Assisted Living Now Topping $5,000 a Month In Some Places
A new survey, from A Place for Mom, shows costs outpacing inflation
Costs for rent and care at senior living communities across the country are going up, with southern and western states seeing the biggest percentage increases, a national housing referral service said Wednesday.
From 2014 to 2015, the median cost of rent and care at communities for older adults — independent living, assisted living and memory care centers — rose by $99 a month, according to newly released data from A Place for Mom. That's 1.5 times greater than inflation.
The organization has created an interactive tool that families can search to compare prices of care in various geographical areas and see trends. For example, the tool shows the median monthly cost for memory care in Chicago is $5,134. In Tallahassee, Fla., it’s significantly cheaper: $4,091.
Wide Range of Costs
The chart below, of median monthly senior living costs, shows the most and least expensive cities for older adults in the 15 top market areas in the U.S.:
“What we’re trying to do is put this information in consumers’ hands so that they can better plan for the future,” said Charlie Severn, vice president of brand marketing for A Place for Mom. “This is such a highly emotional subject for families, and when they have the ability to do the research up front and plan, ultimately it’s a better outcome for families.”
The tool might help an older adult determine whether to stay in his or her hometown or move to a more affordable area closer to grandchildren, for instance.
The chart here shows median costs per month by region:
The analysis, called the National Senior Living Cost Index, revealed the following (the data pertain to the three primary types of housing: independent living, assisted living and memory care):
- The median monthly price hike between 2014 and 2015 was much higher (7 percent) in the overall housing market, according to Redfin, although senior communities are, on average, far more expensive. That could bode well for older adults who sell their homes to finance a move to a senior community, Severn said.
- Communities for older adults in southern and western states saw larger increases in monthly rates: 4 percent in the south and 2.7 percent in the west.
- The recession “hit independent living communities the hardest,” perhaps because older adults delayed selling their homes, the analysis said.
- Older adults are waiting longer to move into senior living communities.
- Washington, D.C., Boston and New York are the top three priciest metropolitan areas for older adult living.
Where the Numbers Came From
The index was developed in partnership with Matthew Harris, an assistant professor of economics at the University of Tennessee. It tracks data from 2012 to 2015 based on a representative sample of 100,000 move-ins to more than 10,000 senior living communities.
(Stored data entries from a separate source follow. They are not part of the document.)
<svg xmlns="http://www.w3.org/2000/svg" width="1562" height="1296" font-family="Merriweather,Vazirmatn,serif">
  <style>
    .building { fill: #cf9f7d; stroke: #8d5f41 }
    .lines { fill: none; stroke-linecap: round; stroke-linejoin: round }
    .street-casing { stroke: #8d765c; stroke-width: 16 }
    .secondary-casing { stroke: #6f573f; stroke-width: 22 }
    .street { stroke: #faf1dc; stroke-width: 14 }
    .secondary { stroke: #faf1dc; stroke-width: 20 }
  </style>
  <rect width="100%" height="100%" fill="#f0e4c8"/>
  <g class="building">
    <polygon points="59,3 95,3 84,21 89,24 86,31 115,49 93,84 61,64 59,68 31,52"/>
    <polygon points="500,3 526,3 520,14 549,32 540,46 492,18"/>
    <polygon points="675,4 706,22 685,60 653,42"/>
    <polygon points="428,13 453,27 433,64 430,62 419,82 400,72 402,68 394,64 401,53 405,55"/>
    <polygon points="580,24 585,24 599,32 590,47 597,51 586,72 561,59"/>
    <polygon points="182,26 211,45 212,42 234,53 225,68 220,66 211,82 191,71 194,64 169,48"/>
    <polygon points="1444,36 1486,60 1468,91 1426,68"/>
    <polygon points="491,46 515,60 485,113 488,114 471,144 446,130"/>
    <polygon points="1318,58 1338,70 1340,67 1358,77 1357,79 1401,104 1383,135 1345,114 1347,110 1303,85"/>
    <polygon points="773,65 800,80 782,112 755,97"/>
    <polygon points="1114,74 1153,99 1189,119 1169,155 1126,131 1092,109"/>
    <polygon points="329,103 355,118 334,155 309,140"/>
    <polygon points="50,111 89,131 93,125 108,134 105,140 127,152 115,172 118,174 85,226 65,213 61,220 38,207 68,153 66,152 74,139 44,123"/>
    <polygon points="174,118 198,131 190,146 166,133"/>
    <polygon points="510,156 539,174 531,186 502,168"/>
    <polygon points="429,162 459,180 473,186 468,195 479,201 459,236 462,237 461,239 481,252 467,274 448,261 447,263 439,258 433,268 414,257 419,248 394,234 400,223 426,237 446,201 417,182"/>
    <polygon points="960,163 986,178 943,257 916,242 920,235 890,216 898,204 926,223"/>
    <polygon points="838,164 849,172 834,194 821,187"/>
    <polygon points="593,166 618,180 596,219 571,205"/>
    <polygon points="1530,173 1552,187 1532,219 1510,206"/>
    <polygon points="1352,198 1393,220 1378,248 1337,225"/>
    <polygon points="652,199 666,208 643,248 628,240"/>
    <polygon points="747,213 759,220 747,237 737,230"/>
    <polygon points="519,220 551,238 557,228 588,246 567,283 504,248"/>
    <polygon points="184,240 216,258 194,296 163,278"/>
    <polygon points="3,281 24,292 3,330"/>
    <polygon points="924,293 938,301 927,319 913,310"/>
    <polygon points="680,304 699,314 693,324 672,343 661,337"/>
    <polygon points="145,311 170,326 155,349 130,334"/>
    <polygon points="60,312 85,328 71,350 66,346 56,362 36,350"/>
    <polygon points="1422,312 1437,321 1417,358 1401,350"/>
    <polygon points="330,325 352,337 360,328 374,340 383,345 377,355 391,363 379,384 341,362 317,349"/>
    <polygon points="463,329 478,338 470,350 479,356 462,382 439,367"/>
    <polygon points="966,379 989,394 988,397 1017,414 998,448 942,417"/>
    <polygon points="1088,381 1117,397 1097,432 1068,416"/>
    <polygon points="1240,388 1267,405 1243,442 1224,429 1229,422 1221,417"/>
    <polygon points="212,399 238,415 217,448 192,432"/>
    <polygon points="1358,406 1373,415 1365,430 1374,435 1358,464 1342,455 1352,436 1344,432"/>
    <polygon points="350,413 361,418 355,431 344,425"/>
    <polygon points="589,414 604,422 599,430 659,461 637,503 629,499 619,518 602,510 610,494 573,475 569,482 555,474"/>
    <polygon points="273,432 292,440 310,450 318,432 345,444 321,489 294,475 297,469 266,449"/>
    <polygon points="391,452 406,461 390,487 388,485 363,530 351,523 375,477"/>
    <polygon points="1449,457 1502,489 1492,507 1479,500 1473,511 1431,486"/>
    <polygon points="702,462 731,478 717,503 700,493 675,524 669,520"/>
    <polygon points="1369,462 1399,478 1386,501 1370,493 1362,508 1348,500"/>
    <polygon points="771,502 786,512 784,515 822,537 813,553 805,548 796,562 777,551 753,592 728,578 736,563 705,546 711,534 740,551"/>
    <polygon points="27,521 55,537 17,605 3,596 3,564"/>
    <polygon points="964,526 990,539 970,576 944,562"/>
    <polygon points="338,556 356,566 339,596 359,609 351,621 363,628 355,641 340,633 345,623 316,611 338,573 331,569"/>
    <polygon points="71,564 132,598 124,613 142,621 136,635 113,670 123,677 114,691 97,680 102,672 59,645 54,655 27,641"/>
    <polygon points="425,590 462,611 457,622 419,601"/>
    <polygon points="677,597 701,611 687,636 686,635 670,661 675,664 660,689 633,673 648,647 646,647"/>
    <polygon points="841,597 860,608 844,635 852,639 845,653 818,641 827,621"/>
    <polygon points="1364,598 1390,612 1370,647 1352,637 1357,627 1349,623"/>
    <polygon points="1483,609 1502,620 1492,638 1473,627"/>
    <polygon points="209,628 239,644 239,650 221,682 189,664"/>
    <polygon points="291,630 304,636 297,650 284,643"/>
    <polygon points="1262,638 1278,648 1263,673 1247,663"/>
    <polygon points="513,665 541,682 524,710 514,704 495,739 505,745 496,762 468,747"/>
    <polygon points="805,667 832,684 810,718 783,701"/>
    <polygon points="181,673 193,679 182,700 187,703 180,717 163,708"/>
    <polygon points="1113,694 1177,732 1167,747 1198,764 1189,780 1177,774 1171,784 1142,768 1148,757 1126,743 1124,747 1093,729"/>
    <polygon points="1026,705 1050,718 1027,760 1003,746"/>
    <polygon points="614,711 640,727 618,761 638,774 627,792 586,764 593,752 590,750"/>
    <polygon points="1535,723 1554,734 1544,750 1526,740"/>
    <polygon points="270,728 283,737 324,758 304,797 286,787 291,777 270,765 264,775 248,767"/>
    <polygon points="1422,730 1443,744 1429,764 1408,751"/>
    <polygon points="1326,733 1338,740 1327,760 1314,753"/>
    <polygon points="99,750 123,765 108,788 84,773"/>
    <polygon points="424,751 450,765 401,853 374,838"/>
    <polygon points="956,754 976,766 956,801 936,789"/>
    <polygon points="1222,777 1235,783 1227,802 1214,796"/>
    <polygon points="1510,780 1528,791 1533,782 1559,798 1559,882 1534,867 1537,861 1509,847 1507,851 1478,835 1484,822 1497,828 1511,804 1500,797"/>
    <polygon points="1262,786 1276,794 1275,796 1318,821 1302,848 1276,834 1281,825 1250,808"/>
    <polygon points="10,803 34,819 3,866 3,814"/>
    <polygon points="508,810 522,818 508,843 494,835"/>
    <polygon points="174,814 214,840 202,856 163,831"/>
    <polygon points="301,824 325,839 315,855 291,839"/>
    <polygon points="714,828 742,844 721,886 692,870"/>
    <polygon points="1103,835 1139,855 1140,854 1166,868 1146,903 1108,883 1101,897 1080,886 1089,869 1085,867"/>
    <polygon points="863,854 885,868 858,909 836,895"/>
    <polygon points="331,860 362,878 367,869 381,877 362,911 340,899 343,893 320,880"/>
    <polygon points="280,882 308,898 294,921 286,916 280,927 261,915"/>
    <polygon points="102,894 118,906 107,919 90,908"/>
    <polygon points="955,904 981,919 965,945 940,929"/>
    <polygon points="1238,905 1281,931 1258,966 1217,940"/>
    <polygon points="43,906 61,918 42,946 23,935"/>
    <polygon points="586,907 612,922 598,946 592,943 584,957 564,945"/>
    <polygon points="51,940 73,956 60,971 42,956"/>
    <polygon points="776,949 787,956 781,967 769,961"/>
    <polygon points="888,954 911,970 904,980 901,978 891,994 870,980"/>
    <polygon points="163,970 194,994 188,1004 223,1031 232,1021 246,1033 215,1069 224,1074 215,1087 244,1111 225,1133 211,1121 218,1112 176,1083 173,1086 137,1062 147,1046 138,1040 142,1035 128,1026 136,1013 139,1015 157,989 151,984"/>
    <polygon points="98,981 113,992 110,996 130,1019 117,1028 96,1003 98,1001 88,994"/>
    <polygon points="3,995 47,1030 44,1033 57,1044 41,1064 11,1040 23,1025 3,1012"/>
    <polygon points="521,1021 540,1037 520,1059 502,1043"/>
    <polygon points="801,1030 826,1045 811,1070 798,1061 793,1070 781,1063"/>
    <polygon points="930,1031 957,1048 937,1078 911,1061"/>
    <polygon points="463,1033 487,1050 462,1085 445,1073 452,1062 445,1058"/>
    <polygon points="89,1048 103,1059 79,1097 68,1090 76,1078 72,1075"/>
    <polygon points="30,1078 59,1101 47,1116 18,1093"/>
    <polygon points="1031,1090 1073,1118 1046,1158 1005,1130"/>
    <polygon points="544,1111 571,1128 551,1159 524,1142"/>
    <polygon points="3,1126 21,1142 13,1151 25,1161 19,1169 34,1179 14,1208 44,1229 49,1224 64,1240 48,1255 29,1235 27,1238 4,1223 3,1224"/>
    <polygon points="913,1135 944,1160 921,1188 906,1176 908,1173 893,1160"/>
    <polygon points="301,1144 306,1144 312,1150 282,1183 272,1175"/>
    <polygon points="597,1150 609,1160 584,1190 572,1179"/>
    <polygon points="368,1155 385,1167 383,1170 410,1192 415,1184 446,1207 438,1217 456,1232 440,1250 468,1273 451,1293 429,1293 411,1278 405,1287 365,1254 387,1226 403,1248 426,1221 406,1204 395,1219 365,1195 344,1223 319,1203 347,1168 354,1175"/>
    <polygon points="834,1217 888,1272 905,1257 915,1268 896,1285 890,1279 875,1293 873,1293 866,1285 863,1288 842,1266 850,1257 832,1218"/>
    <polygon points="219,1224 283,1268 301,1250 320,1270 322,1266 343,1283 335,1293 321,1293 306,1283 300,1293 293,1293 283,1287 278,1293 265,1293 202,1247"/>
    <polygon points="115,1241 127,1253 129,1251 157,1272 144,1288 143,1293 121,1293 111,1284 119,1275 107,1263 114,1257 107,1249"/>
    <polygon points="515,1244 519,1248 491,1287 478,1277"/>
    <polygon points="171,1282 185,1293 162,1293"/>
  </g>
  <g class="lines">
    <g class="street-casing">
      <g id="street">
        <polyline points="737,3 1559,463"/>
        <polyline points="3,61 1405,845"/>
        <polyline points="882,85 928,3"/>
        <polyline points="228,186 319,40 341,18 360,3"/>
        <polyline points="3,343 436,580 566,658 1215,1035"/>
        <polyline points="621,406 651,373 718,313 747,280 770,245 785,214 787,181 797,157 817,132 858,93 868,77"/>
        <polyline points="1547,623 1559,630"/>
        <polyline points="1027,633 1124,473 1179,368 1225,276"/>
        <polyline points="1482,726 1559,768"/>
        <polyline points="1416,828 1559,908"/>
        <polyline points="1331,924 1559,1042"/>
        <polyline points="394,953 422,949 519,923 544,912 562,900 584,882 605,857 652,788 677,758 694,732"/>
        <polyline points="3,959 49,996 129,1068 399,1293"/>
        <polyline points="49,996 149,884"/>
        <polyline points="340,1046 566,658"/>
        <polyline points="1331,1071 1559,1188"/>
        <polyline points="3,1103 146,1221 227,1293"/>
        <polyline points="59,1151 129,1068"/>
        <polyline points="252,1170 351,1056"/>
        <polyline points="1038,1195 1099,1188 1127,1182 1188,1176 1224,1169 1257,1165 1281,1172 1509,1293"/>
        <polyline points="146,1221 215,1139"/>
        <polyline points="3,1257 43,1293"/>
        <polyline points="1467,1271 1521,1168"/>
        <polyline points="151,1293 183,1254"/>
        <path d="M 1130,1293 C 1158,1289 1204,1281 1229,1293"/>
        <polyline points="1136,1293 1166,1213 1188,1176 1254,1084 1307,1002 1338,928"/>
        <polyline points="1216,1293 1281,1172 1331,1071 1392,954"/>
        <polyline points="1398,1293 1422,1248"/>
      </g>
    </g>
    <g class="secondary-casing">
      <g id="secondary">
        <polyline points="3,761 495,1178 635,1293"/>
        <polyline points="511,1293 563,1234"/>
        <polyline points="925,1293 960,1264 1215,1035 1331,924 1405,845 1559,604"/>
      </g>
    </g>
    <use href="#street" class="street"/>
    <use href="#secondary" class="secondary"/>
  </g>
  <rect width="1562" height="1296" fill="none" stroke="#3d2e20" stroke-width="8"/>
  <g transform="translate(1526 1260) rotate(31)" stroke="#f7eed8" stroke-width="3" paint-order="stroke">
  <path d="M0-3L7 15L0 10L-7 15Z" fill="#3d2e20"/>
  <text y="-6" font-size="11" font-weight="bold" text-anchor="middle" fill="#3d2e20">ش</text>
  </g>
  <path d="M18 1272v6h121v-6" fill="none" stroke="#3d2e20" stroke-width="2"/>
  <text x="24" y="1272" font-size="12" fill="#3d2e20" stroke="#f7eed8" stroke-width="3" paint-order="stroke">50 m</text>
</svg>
Those may include 55+ retirement communities, but Severn said the vast majority of residents in the three categories of housing they studied are 65 or older.
A Place for Mom describes itself as the nation’s largest senior living referral service. Local advisers in its network refer more than 200,000 families each year to older adult living communities in their area. The facilities then pay A Place for Mom a portion of the first month’s rent. (The index presented Wednesday was created with data calculated from those payments.)
“In the conversations we have with families every day, many of them are unprepared for this transition,” Severn said. “They don’t understand the costs, they don’t understand the care types available to them, and they don’t understand what’s available in their own geography.”
That certainly corresponds with other research Next Avenue has seen. The new index appears to be a potentially valuable tool to help families get more of that vital knowledge.